Les partisans de Palestine Action et Defend Our Juries se sont donc persuadés que seule une action directe menée par des individus courageux pourrait mettre fin au génocide. Mais ni les actions directes ni les marches continues à travers Londres ne provoqueront un recul de la part du gouvernement.

Menacée par une crise économique qui va s’aggravant, la classe dirigeante à l’international cherche à consolider sa position en attaquant les conditions sociales de la classe ouvrière et en lançant une campagne impérialiste pour un nouveau partage du monde.

Le génocide de Gaza n’est pas un crime isolé, mais un pilier central d’efforts dirigés par les États-Unis en vue de dominer un Moyen-Orient géo-stratégiquement crucial et riche en pétrole. Il s’inscrit dans un conflit mondial qui comprend la guerre de l’OTAN contre la Russie en Ukraine, l’escalade de la guerre commerciale et les préparatifs d’une guerre avec la Chine.

Cela nécessite le déclenchement d’une guerre de classe contre la classe ouvrière. Être compétitif à l’échelle mondiale tout en augmentant massivement les dépenses militaires signifie détruire tout ce qui reste des services sociaux essentiels et imposer des niveaux d’exploitation brutaux, incompatibles avec le maintien de formes démocratiques de gouvernement.

L’expression la plus aboutie de ce programme est la campagne de Donald Trump aux États-Unis, visant à instaurer une dictature présidentielle et qui comporte le déploiement de forces armées à Washington, Los Angeles, Chicago et d’autres grandes villes contre les immigrants et toute la classe ouvrière. Les gouvernements du monde entier doivent suivre son exemple, et plus particulièrement celui de la Grande-Bretagne, qui s’appuie sur sa «relation privilégiée» avec les États-Unis et est le plus fervent défenseur de son programme de guerre.

Tels sont les impératifs de classe qui dictent l’action du gouvernement Starmer et qui signifient que sa réponse à la haine et au mépris que lui vouent des millions de travailleurs et de jeunes sera une embardée encore plus forte à droite. L’attaque lancée contre Palestine Action prépare la répression étatique contre les grèves et les manifestations de masse qui éclateront inévitablement contre les guerres profondément impopulaires et l’austérité massive nécessaire à leur conduite.

Des millions de personnes sont poussées à entrer en conflit avec le gouvernement Starmer, les grands trusts et l’élite ultra-riche qu’il sert. Mais ce mouvement doit se doter d’un programme politique, d’une organisation et d’un leadership, sous peine de voir Reform UK devenir le principal bénéficiaire politique de la colère qui monte.

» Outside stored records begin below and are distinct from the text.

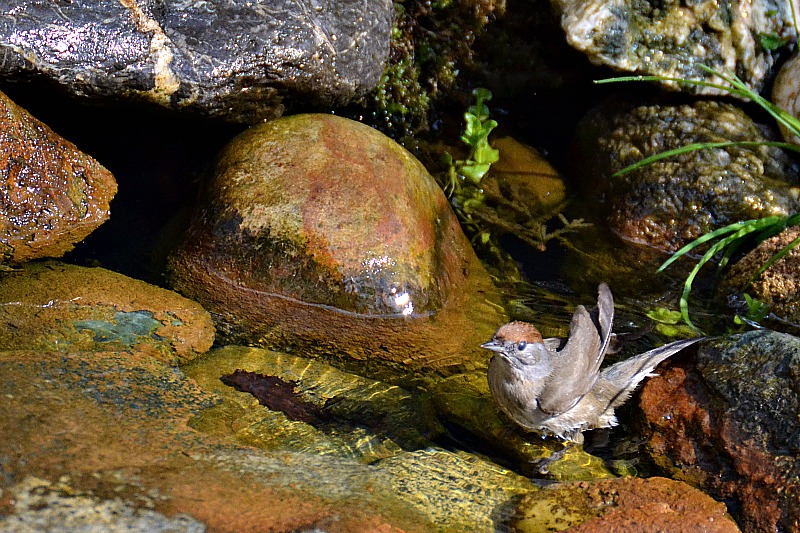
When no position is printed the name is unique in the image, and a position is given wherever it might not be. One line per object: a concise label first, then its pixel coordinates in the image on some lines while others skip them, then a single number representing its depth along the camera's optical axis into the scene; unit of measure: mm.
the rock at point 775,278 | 5359
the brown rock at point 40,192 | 5312
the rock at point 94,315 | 4188
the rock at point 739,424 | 3713
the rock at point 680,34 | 6445
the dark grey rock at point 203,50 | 5109
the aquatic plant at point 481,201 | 6328
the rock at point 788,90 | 6316
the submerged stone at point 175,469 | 2803
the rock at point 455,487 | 3422
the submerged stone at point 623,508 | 3416
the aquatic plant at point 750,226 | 5289
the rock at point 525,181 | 6727
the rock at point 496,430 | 4195
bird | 4148
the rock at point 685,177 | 6246
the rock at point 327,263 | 4945
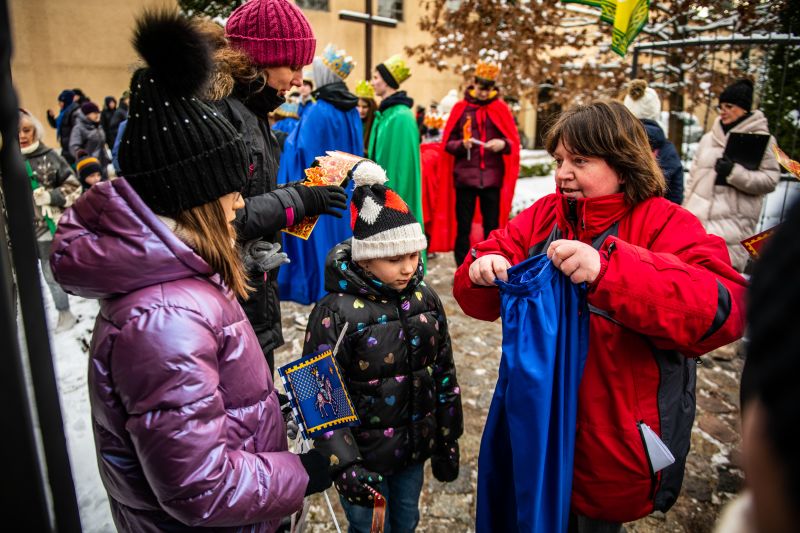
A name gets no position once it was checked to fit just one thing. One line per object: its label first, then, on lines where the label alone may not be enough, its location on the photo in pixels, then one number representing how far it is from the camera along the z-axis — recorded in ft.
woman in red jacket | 4.76
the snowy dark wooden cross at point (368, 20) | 31.16
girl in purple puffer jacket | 3.67
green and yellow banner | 16.31
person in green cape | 16.69
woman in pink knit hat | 6.83
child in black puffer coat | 6.62
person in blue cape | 14.34
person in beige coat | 13.87
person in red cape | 18.25
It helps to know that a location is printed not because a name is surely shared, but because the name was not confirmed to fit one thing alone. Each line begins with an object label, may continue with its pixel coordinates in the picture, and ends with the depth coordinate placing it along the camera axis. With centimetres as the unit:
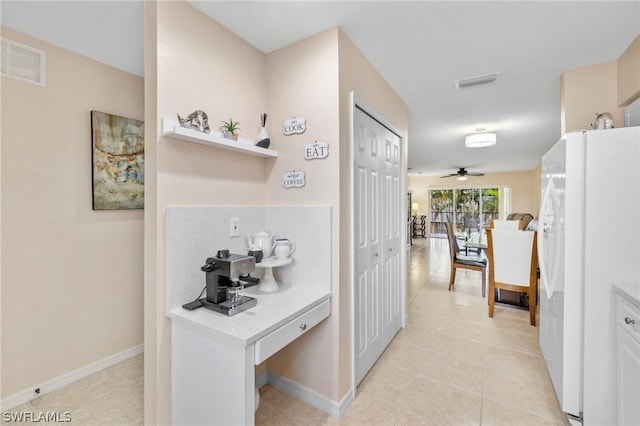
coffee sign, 184
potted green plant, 165
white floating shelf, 137
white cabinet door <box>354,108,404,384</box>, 200
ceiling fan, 759
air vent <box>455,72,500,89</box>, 240
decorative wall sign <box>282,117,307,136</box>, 182
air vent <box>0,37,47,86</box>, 174
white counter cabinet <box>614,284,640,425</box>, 125
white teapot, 176
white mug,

Comme le Parti de l’égalité socialiste l’a toujours expliqué, la défense des droits démocratiques fondamentaux et du niveau de vie des travailleurs de même que la lutte contre le génocide et la guerre ne sont possibles qu’à travers l’adoption d’un nouvel axe de lutte. Il faut pour cela de nouvelles organisations de lutte de classe sur chaque lieu de travail, dans chaque université et chaque quartier – des comités de la base agissant indépendamment des bureaucraties syndicales – et une mobilisation politique de la classe ouvrière contre le capitalisme et pour le socialisme.